How many specious hypotheticals, willful misprisions of existing law and recent Court decisions, and frightening parades of horribles can fit inside of 90 minutes of oral argument at the Supreme Court? A great multiplicity, as we found out last Tuesday, March 25, when the Court heard arguments in the consolidated Hobby Lobby and Conestoga Wood cases.
According to the editorial writers at The Wall Street Journal, “the real purpose of the [so-called contraceptive] mandate was to minister to the secular left and the so-called coalition of the ascendant.” For the WSJ, “liberal justices rolled out a parade of dubious hypotheticals, arguing that if a business can invoke religion to refuse to pay for abortifacients, couldn’t it also refuse to pay for blood transfusions or vaccinations? ‘Could an employer preclude the use of those items as well?’ asked Justice Sonia Sotomayor….Yet no one is ‘precluding anything. Contraception is cheap, plentiful and covered by most health plans.” Taking the WSJ editorial board’s assertions (“Obamacare vs. Religious Liberty,” 3/25/14) in turn: they begin by assuming bad faith on the part of the lawmakers and regulators, resorting to slander rather than actual argument; second, the contraceptives involved are not regarded as abortifacients either by federal law or authoritative medical judgment; third, there is no limiting principle in their reasoning–or the reasoning of Paul Clement, the lawyer who argued on behalf of Hobby Lobby and Conestoga Wood–against extending the rights of natural persons to artificial entities for whom life begins at incorporation but “who” enjoy limited liability, not personal accountability before G-d; fourth, there is a significant upfront cost, as Solicitor General Donald Verrilli pointed out in response to an ill-informed question by Justice Scalia, for the IUD, which millions of American women use and which, as Verrilli noted, may be sincerely regarded as causing abortions by the corporate owners–notwithstanding, their sincerity should not control the legal outcome of the case if their beliefs contradict medical opinion.

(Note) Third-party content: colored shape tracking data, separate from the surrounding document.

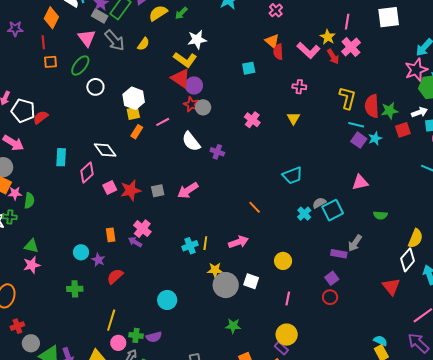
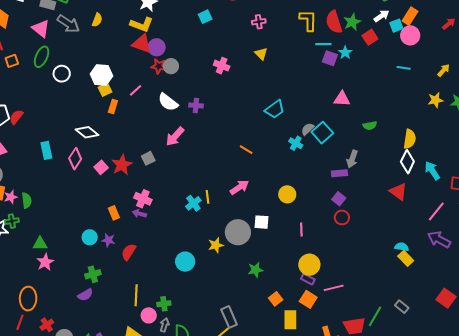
pink triangle: (360, 182) -> (342, 99), turned 30
pink arrow: (188, 190) -> (175, 136), moved
yellow star: (215, 270) -> (216, 245), moved
purple semicircle: (154, 337) -> (85, 295), moved

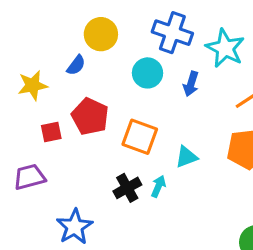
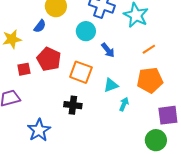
blue arrow: (191, 84) -> (108, 50), moved, turned -56
cyan arrow: (158, 186) -> (124, 104), moved
black cross: (127, 188) -> (73, 105), turned 36

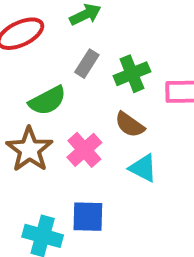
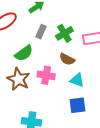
pink cross: (84, 150) -> (46, 75), turned -30
blue square: (88, 217) -> (78, 105), moved

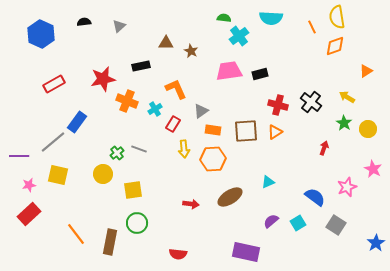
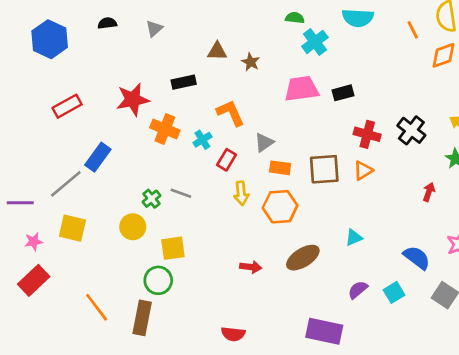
green circle: (137, 223) -> (158, 280), moved

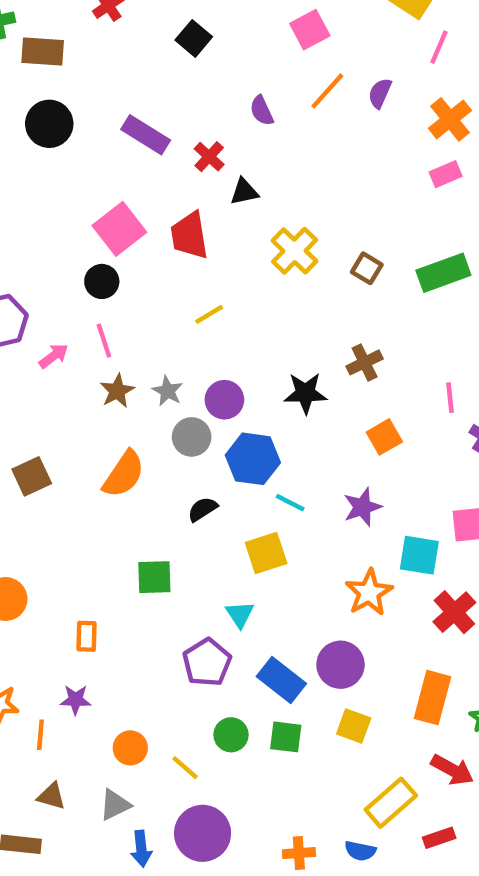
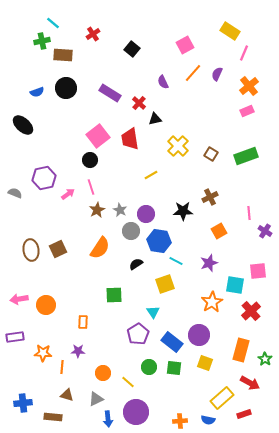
yellow line: (209, 314) -> (151, 175), moved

Justice Kennedy, as often happens, looks like the swing vote here. He showed concern that the government’s logic could in principle lead to forcing for-profit corporations to pay for abortions–though as Verrilli pointed out, that hypothetical worry is not consistent with any current laws, which force no such thing. However, Kennedy did also express concern that the rights of employees–the women who rely on birth control coverage as part of their health care plan–could be threatened by a ruling in favor of the corporations. (The Balkinization blog has several detailed posts on this issue.)
Regarding Justice Alito’s hypothetical (based on a recent law in Denmark) suggesting that the government’s position could lead to kosher and halal slaughterhouses having no legal recourse to defend their free exercise and First Amendment rights, I can only say that although I abhor the false flag attacks on women’s autonomy perpetrated by Justices Alito et al., I will defend to the death their right not to be “stunned or rendered unconscious” before they make their way into the Supreme Court chambers to make their preposterous and tendentious assertions.
The three female justices raised questions that highlighted the real burdens women employees (and there are thousands of women employed by these companies, which though closely held are by no means mom-and-pop operations) would face if the Court were to rule against the government and for Hobby Lobby/Conestoga Wood. It’s likely up to Anthony Kennedy to decide whether such corporate burden-shifting should be allowed in the face of what seems to me a neutral and generally applicable law designed to promote public health. And whether the purportedly religious arguments for heteronomous control over women should prevail. The Affordable Care Act may offend some religous consciences but is two or three degrees of separation away, in my opinion, from imposing an unbearable burden on any limited liability for-profit corporation, no matter the personal, sincere beliefs of its owners.
P.S. Spoiler alert: the decision, which will be released in late June, shall, I regret to say–and in spite of Justice Alito’s wariness of philosophical entanglements–uphold the unity of corporate mind and body, and thus vindicate Spinoza’s dictum (hat tip, or apologies if you will, to Michael Della Rocca, Spinoza, ch. 3) that the “order and connection of ideas is the same as the order and connection of things.” The Court will rule that corporate entities (unlike mere natural persons) have the inalienable right to represent, via thoughts and/or ideas, any particular object they so choose.